Consegnate le chiavi della città al «professore»

Scandiano, calorosa cerimonia per la cittadinanza onoraria a Romano Prodi

SCANDIANO. Tanto pubblico e tanto affetto per il «professore». Una folla ha sfidato pioggia e freddo ed ha riempito il salone d’onore della Rocca dei Boiardo per assistere alla cerimonia di consegna della cittadinanza onoraria a Romano Prodi. Tanti scandianesi e tanti amici personali, oltre alle autorità, che hanno così voluto rendere omaggio a un grande personaggio che, dopo oltre sessant’anni, è tornato ad essere cittadino di Scandiano. Un’onorificenza consegnata «per gli alti meriti conseguiti nel campo scientifico quale studioso e docente di economia; per le importanti cariche ricoperte nelle istituzioni italiane ed europee; nonché per il profondo vincolo familiare e personale di appartenenza alla nostra città ed al nostro territorio».

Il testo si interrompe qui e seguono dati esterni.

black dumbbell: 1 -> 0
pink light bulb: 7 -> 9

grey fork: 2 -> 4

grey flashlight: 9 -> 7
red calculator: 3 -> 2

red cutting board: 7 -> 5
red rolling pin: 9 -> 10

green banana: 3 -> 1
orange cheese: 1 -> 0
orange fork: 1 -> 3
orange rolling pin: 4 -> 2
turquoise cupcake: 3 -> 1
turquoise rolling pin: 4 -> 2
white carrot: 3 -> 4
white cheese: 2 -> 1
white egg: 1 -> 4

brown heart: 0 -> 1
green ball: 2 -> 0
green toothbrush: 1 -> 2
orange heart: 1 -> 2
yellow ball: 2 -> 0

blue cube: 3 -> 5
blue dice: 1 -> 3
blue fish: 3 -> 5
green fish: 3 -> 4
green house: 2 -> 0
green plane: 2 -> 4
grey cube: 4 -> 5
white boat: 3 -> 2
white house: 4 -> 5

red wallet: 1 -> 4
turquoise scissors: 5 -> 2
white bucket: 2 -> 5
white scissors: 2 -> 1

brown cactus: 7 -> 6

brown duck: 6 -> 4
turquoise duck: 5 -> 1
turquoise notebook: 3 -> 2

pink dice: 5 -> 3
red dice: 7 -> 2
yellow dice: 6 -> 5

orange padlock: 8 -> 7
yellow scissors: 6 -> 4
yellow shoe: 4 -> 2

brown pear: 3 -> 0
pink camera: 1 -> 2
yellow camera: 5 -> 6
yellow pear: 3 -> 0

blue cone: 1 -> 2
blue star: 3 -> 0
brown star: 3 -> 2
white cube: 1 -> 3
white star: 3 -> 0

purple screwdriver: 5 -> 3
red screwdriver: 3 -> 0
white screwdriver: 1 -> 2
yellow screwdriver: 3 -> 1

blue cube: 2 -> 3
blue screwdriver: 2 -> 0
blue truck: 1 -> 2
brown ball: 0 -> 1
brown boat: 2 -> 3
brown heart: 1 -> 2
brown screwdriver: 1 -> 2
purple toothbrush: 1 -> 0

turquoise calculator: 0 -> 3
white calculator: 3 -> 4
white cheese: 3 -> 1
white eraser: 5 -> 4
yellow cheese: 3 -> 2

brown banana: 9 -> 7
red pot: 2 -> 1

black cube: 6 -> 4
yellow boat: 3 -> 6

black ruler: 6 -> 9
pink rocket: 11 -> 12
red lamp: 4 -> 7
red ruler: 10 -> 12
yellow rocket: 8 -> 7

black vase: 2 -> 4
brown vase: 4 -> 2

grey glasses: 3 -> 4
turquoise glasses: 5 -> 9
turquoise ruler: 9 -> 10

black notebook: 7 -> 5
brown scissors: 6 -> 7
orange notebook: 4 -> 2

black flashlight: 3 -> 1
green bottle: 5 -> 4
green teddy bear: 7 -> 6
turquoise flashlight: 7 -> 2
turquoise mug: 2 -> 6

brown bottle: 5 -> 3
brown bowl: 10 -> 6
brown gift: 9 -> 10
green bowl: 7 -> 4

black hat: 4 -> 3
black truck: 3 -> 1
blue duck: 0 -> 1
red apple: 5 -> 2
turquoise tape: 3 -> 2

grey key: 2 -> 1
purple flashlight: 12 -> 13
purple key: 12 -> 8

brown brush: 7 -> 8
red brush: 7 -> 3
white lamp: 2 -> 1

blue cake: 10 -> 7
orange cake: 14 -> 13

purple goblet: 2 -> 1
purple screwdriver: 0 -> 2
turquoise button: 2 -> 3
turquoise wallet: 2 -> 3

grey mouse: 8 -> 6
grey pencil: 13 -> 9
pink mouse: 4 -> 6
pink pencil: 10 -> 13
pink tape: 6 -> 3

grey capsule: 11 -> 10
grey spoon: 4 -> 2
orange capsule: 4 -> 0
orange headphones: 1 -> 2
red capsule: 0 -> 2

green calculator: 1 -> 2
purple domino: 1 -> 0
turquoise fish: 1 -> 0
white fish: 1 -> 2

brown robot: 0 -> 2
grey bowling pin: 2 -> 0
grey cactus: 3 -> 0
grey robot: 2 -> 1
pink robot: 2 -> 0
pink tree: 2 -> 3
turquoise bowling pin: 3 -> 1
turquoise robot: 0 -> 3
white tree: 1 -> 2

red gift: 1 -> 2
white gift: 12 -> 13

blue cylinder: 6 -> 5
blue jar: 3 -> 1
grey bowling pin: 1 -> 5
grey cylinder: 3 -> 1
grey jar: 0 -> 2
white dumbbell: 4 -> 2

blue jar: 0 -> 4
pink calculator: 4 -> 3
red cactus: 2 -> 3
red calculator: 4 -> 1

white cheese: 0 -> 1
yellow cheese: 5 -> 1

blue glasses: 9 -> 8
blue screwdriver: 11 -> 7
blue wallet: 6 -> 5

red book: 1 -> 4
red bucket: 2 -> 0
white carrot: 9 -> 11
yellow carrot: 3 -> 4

 Come recita la delibera approvata dal consiglio comunale. Ma anche un riconoscimento, lo ha ricordato il sindaco, Angelo Giovannetti, per «l’affetto e la vicinanza dimostrati da sempre nei confronti della città, sia attraverso la partecipazione diretta a numerosi eventi, sia come personale impegno garantito per la realizzazione di tanti importanti progetti».
 Prodi è tornato nella Rocca dei Boiardo a distanza di un anno dalla cerimonia quando, come presidente del consiglio, aveva consegnato l’antico castello alla cittadinanza grazie a modifiche normative introdotte nella Finanziaria 2007. Un risultato che ha visto la concessione cinquantennale della Rocca al Comune, che ha avviato un importante lavoro di restauro e recupero.

 Salito sul palco del salone d’onore, Romano Prodi ha trovato al suo fianco una cara amica, la senatrice Rita Levi Montalcini anche lei cittadina onoraria di Scandiano dal 1995. E proprio la senatrice ha commosso tutti con un sentito saluto a Romano Prodi nel quale ha voluto sottolineare «come l’Italia abbia momentaneamente perso un uomo eccezionale, ma che in questo mondo non tutte le perdite sono negative. A guadagnarci sarà un intero continente, l’Africa, per il quale Prodi si sta impegnando e sta lavorando».

 E Prodi nel suo intervento ha voluto lanciare un messaggio di speranza ai giovani: «Nessuna paura nel guardare avanti, ci vuole fiducia proprio come quella che abbiamo avuto noi nel dopoguerra quando la vita era dura ma abbiamo costruito un Paese nuovo». Poi abbracci e la consegna al professore la pergamena e le chiavi della città.